> [Work request]: Copy out all the records exactly.

[Excerpted data — start]

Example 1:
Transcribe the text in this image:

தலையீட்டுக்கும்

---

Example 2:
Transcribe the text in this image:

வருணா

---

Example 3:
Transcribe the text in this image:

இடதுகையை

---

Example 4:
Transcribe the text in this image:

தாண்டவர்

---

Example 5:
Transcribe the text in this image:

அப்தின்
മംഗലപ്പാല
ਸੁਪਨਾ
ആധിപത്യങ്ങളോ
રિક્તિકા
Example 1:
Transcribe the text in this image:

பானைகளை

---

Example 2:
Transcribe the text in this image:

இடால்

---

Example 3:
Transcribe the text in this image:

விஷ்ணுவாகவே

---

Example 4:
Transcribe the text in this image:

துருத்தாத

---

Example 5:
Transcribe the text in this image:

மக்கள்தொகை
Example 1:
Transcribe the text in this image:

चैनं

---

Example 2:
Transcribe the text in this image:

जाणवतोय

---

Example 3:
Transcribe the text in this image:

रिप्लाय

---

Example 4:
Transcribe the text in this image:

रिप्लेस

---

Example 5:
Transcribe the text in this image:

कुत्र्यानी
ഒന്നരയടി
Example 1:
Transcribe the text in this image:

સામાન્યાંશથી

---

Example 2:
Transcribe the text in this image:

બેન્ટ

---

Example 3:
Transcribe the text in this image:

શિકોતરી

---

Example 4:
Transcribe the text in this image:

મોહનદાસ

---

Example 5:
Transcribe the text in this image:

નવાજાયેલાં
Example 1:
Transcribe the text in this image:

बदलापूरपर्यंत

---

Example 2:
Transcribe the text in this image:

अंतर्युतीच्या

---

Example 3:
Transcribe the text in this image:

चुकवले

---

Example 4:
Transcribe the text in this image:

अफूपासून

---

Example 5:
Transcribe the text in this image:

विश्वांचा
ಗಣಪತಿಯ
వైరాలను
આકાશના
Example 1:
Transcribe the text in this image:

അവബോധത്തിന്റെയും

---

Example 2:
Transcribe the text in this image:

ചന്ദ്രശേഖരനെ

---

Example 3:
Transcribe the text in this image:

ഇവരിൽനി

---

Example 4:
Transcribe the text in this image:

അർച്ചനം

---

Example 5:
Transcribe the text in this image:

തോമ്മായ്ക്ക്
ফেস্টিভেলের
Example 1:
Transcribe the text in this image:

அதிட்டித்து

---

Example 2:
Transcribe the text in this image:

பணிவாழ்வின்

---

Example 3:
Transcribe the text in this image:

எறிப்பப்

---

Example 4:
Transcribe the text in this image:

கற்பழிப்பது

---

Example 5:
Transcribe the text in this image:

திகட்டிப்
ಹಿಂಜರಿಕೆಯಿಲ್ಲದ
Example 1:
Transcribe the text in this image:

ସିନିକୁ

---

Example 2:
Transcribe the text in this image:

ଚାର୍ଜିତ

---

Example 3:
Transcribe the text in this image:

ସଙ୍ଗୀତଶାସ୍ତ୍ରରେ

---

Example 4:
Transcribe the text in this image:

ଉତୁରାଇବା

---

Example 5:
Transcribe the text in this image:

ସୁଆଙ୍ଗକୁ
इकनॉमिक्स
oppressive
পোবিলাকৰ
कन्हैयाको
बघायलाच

[Excerpted data — finish]

> [Written solution]:
Example 1:
Transcribe the text in this image:

தலையீட்டுக்கும்

---

Example 2:
Transcribe the text in this image:

வருணா

---

Example 3:
Transcribe the text in this image:

இடதுகையை

---

Example 4:
Transcribe the text in this image:

தாண்டவர்

---

Example 5:
Transcribe the text in this image:

அப்தின்
മംഗലപ്പാല
ਸੁਪਨਾ
ആധിപത്യങ്ങളോ
રિક્તિકા
Example 1:
Transcribe the text in this image:

பானைகளை

---

Example 2:
Transcribe the text in this image:

இடால்

---

Example 3:
Transcribe the text in this image:

விஷ்ணுவாகவே

---

Example 4:
Transcribe the text in this image:

துருத்தாத

---

Example 5:
Transcribe the text in this image:

மக்கள்தொகை
Example 1:
Transcribe the text in this image:

चैनं

---

Example 2:
Transcribe the text in this image:

जाणवतोय

---

Example 3:
Transcribe the text in this image:

रिप्लाय

---

Example 4:
Transcribe the text in this image:

रिप्लेस

---

Example 5:
Transcribe the text in this image:

कुत्र्यानी
ഒന്നരയടി
Example 1:
Transcribe the text in this image:

સામાન્યાંશથી

---

Example 2:
Transcribe the text in this image:

બેન્ટ

---

Example 3:
Transcribe the text in this image:

શિકોતરી

---

Example 4:
Transcribe the text in this image:

મોહનદાસ

---

Example 5:
Transcribe the text in this image:

નવાજાયેલાં
Example 1:
Transcribe the text in this image:

बदलापूरपर्यंत

---

Example 2:
Transcribe the text in this image:

अंतर्युतीच्या

---

Example 3:
Transcribe the text in this image:

चुकवले

---

Example 4:
Transcribe the text in this image:

अफूपासून

---

Example 5:
Transcribe the text in this image:

विश्वांचा
ಗಣಪತಿಯ
వైరాలను
આકાશના
Example 1:
Transcribe the text in this image:

അവബോധത്തിന്റെയും

---

Example 2:
Transcribe the text in this image:

ചന്ദ്രശേഖരനെ

---

Example 3:
Transcribe the text in this image:

ഇവരിൽനി

---

Example 4:
Transcribe the text in this image:

അർച്ചനം

---

Example 5:
Transcribe the text in this image:

തോമ്മായ്ക്ക്
ফেস্টিভেলের
Example 1:
Transcribe the text in this image:

அதிட்டித்து

---

Example 2:
Transcribe the text in this image:

பணிவாழ்வின்

---

Example 3:
Transcribe the text in this image:

எறிப்பப்

---

Example 4:
Transcribe the text in this image:

கற்பழிப்பது

---

Example 5:
Transcribe the text in this image:

திகட்டிப்
ಹಿಂಜರಿಕೆಯಿಲ್ಲದ
Example 1:
Transcribe the text in this image:

ସିନିକୁ

---

Example 2:
Transcribe the text in this image:

ଚାର୍ଜିତ

---

Example 3:
Transcribe the text in this image:

ସଙ୍ଗୀତଶାସ୍ତ୍ରରେ

---

Example 4:
Transcribe the text in this image:

ଉତୁରାଇବା

---

Example 5:
Transcribe the text in this image:

ସୁଆଙ୍ଗକୁ
इकनॉमिक्स
oppressive
পোবিলাকৰ
कन्हैयाको
बघायलाच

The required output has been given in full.